■ **ACTIVITY**
From the listing below, count the lines where the string "MemToRegIn" occurs. Give the number, with no other words.

■ **INPUT FOR THIS TASK**
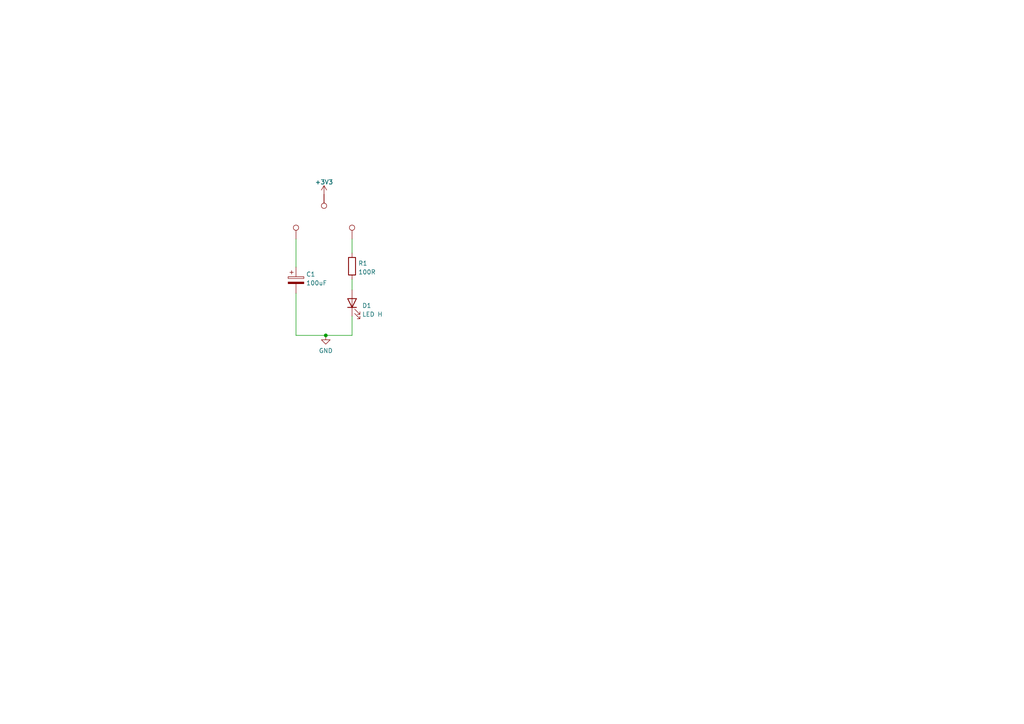
<source format=kicad_sch>
(kicad_sch (version 20211123) (generator eeschema)

  (uuid ef87effc-a863-4458-9981-b09cfa417181)

  (paper "A4")

  

  (junction (at 94.488 97.282) (diameter 0) (color 0 0 0 0)
    (uuid 74be1236-09e9-4c0b-a4d1-886d39dbb4af)
  )

  (wire (pts (xy 102.108 73.406) (xy 102.108 69.342))
    (stroke (width 0) (type default) (color 0 0 0 0))
    (uuid 0a8baeb6-1b13-4cbe-acf9-e824a8099dfe)
  )
  (wire (pts (xy 102.108 81.026) (xy 102.108 84.074))
    (stroke (width 0) (type default) (color 0 0 0 0))
    (uuid 0bd7e0ab-076e-46a8-9399-1869c8b49171)
  )
  (wire (pts (xy 85.852 69.342) (xy 85.852 77.47))
    (stroke (width 0) (type default) (color 0 0 0 0))
    (uuid 162ec9e6-ca10-4e51-b489-02da9b0925e2)
  )
  (wire (pts (xy 102.108 91.694) (xy 102.108 97.282))
    (stroke (width 0) (type default) (color 0 0 0 0))
    (uuid 2332b606-9db0-40ac-add7-7ce4f39e26c8)
  )
  (wire (pts (xy 94.488 97.282) (xy 85.852 97.282))
    (stroke (width 0) (type default) (color 0 0 0 0))
    (uuid 268d8054-4997-4cd8-83e2-0cdfec8f8cb2)
  )
  (wire (pts (xy 85.852 97.282) (xy 85.852 85.09))
    (stroke (width 0) (type default) (color 0 0 0 0))
    (uuid 626ed053-b46e-4a9d-8179-8a35bcf44f52)
  )
  (wire (pts (xy 102.108 97.282) (xy 94.488 97.282))
    (stroke (width 0) (type default) (color 0 0 0 0))
    (uuid fa0aa69b-cea4-4740-9cfb-571bd1d4920d)
  )

  (symbol (lib_id "Device:LED") (at 102.108 87.884 90) (unit 1)
    (in_bom yes) (on_board yes) (fields_autoplaced)
    (uuid 27372246-d0dc-455c-a9e2-86418bc61fc3)
    (property "Reference" "D1" (id 0) (at 105.029 88.6368 90)
      (effects (font (size 1.27 1.27)) (justify right))
    )
    (property "Value" "LED H" (id 1) (at 105.029 91.1737 90)
      (effects (font (size 1.27 1.27)) (justify right))
    )
    (property "Footprint" "" (id 2) (at 102.108 87.884 0)
      (effects (font (size 1.27 1.27)) hide)
    )
    (property "Datasheet" "~" (id 3) (at 102.108 87.884 0)
      (effects (font (size 1.27 1.27)) hide)
    )
    (pin "1" (uuid 87d4a97f-20c8-49ca-963d-cb171fd3d90b))
    (pin "2" (uuid abe80603-2f6a-41f9-ad5b-75c4cebe12b2))
  )

  (symbol (lib_id "power:+3V3") (at 93.98 56.388 0) (unit 1)
    (in_bom yes) (on_board yes) (fields_autoplaced)
    (uuid 586b39c5-93e0-431b-b634-f81501009f3c)
    (property "Reference" "#PWR?" (id 0) (at 93.98 60.198 0)
      (effects (font (size 1.27 1.27)) hide)
    )
    (property "Value" "+3V3" (id 1) (at 93.98 52.8122 0))
    (property "Footprint" "" (id 2) (at 93.98 56.388 0)
      (effects (font (size 1.27 1.27)) hide)
    )
    (property "Datasheet" "" (id 3) (at 93.98 56.388 0)
      (effects (font (size 1.27 1.27)) hide)
    )
    (pin "1" (uuid 854f62b4-2032-424e-83ee-91b1e6e511ce))
  )

  (symbol (lib_id "Connector:TestPoint") (at 93.98 56.388 180) (unit 1)
    (in_bom no) (on_board no) (fields_autoplaced)
    (uuid 63f60863-4e08-4662-b98d-3a53ec3577e3)
    (property "Reference" "TP?" (id 0) (at 95.377 58.8553 0)
      (effects (font (size 1.27 1.27)) (justify right) hide)
    )
    (property "Value" "TestPoint" (id 1) (at 95.377 61.3922 0)
      (effects (font (size 1.27 1.27)) (justify right) hide)
    )
    (property "Footprint" "" (id 2) (at 88.9 56.388 0)
      (effects (font (size 1.27 1.27)) hide)
    )
    (property "Datasheet" "~" (id 3) (at 88.9 56.388 0)
      (effects (font (size 1.27 1.27)) hide)
    )
    (pin "1" (uuid 4d5957fe-dab8-4a85-b045-16707a3090bc))
  )

  (symbol (lib_id "power:GND") (at 94.488 97.282 0) (unit 1)
    (in_bom yes) (on_board yes) (fields_autoplaced)
    (uuid 7419b809-4560-4a85-b0de-db5d08b748f1)
    (property "Reference" "#PWR?" (id 0) (at 94.488 103.632 0)
      (effects (font (size 1.27 1.27)) hide)
    )
    (property "Value" "GND" (id 1) (at 94.488 101.7254 0))
    (property "Footprint" "" (id 2) (at 94.488 97.282 0)
      (effects (font (size 1.27 1.27)) hide)
    )
    (property "Datasheet" "" (id 3) (at 94.488 97.282 0)
      (effects (font (size 1.27 1.27)) hide)
    )
    (pin "1" (uuid 07e5136e-6f0f-45a2-9401-f405bba3257e))
  )

  (symbol (lib_id "Connector:TestPoint") (at 85.852 69.342 0) (unit 1)
    (in_bom no) (on_board no) (fields_autoplaced)
    (uuid 7c70d250-de59-43ce-afd7-d1d27278c959)
    (property "Reference" "TP?" (id 0) (at 87.249 65.2053 0)
      (effects (font (size 1.27 1.27)) (justify left) hide)
    )
    (property "Value" "TestPoint" (id 1) (at 87.249 67.7422 0)
      (effects (font (size 1.27 1.27)) (justify left) hide)
    )
    (property "Footprint" "" (id 2) (at 90.932 69.342 0)
      (effects (font (size 1.27 1.27)) hide)
    )
    (property "Datasheet" "~" (id 3) (at 90.932 69.342 0)
      (effects (font (size 1.27 1.27)) hide)
    )
    (pin "1" (uuid 9a2582f2-570c-4541-9bb0-233f12e4a270))
  )

  (symbol (lib_id "Device:R") (at 102.108 77.216 0) (unit 1)
    (in_bom yes) (on_board yes) (fields_autoplaced)
    (uuid afd1d435-5843-4158-ae00-6f2a9b4be4f7)
    (property "Reference" "R1" (id 0) (at 103.886 76.3813 0)
      (effects (font (size 1.27 1.27)) (justify left))
    )
    (property "Value" "100R" (id 1) (at 103.886 78.9182 0)
      (effects (font (size 1.27 1.27)) (justify left))
    )
    (property "Footprint" "" (id 2) (at 100.33 77.216 90)
      (effects (font (size 1.27 1.27)) hide)
    )
    (property "Datasheet" "~" (id 3) (at 102.108 77.216 0)
      (effects (font (size 1.27 1.27)) hide)
    )
    (pin "1" (uuid 76499a3a-7aa2-4a83-9694-e6447b6c33b0))
    (pin "2" (uuid 75279662-53cf-463c-8d43-70ff28c2cce8))
  )

  (symbol (lib_id "Device:C_Polarized") (at 85.852 81.28 0) (unit 1)
    (in_bom yes) (on_board yes) (fields_autoplaced)
    (uuid b044e246-02bc-4603-a55b-52452fe64c9b)
    (property "Reference" "C1" (id 0) (at 88.773 79.5563 0)
      (effects (font (size 1.27 1.27)) (justify left))
    )
    (property "Value" "100uF" (id 1) (at 88.773 82.0932 0)
      (effects (font (size 1.27 1.27)) (justify left))
    )
    (property "Footprint" "" (id 2) (at 86.8172 85.09 0)
      (effects (font (size 1.27 1.27)) hide)
    )
    (property "Datasheet" "~" (id 3) (at 85.852 81.28 0)
      (effects (font (size 1.27 1.27)) hide)
    )
    (pin "1" (uuid 15573720-fcb6-4b08-97ba-45899512891a))
    (pin "2" (uuid d3dead25-8445-4353-a956-0c37e851f9b6))
  )

  (symbol (lib_id "Connector:TestPoint") (at 102.108 69.342 0) (unit 1)
    (in_bom no) (on_board no) (fields_autoplaced)
    (uuid cb6957b9-4a37-49d9-9ed3-29cd1a161b63)
    (property "Reference" "TP?" (id 0) (at 103.505 65.2053 0)
      (effects (font (size 1.27 1.27)) (justify left) hide)
    )
    (property "Value" "TestPoint" (id 1) (at 103.505 67.7422 0)
      (effects (font (size 1.27 1.27)) (justify left) hide)
    )
    (property "Footprint" "" (id 2) (at 107.188 69.342 0)
      (effects (font (size 1.27 1.27)) hide)
    )
    (property "Datasheet" "~" (id 3) (at 107.188 69.342 0)
      (effects (font (size 1.27 1.27)) hide)
    )
    (pin "1" (uuid 19d565ae-cd08-4ce1-91a1-1af22a93db34))
  )
)

</source>
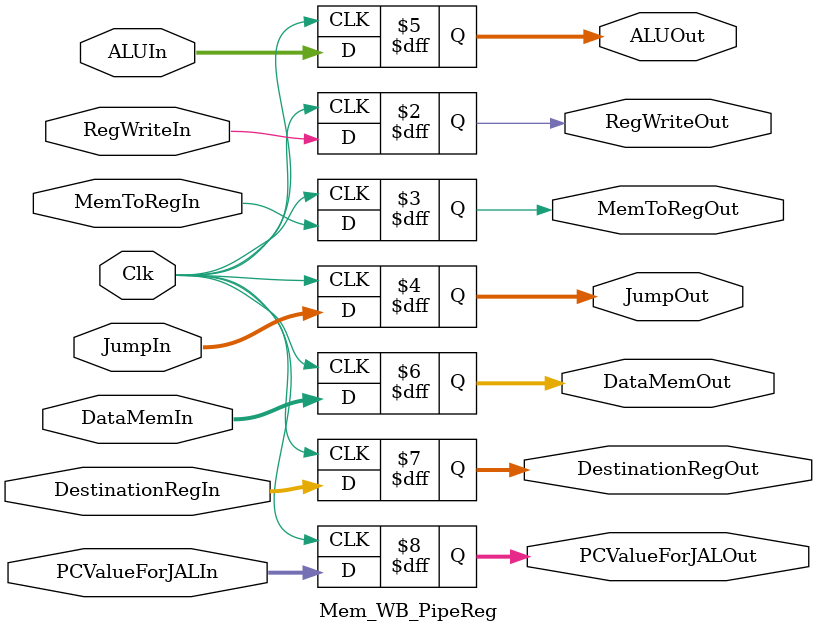
<source format=v>
`timescale 1ns / 1ps


module Mem_WB_PipeReg(RegWriteIn, MemToRegIn, JumpIn, ALUIn, DataMemIn, DestinationRegIn, PCValueForJALIn, Clk, RegWriteOut, MemToRegOut, JumpOut, ALUOut, DataMemOut, DestinationRegOut, PCValueForJALOut);

	/* Control Signals*/
    output reg RegWriteOut; 
    output reg MemToRegOut;
    output reg [1:0]JumpOut; 
    
    output reg [31:0] ALUOut;
    output reg [31:0] DataMemOut;
    output reg [4:0] DestinationRegOut; 
    output reg [31:0] PCValueForJALOut;
    
    /* Control Signals*/
    input RegWriteIn; 
    input MemToRegIn; 
    input [1:0] JumpIn; 
    
    input [31:0] ALUIn;
    input [31:0] DataMemIn;
    input [4:0] DestinationRegIn; 
    input [31:0] PCValueForJALIn;
    input Clk; 
        
    always @ (posedge Clk)
        begin
        RegWriteOut <= RegWriteIn; 
        MemToRegOut <= MemToRegIn;
        JumpOut <= JumpIn; 
        
        ALUOut <= ALUIn;
        DataMemOut <= DataMemIn;
        DestinationRegOut <= DestinationRegIn; 
        PCValueForJALOut <= PCValueForJALIn;
        end

endmodule
</source>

■ **PROBLEM SOLUTION**
3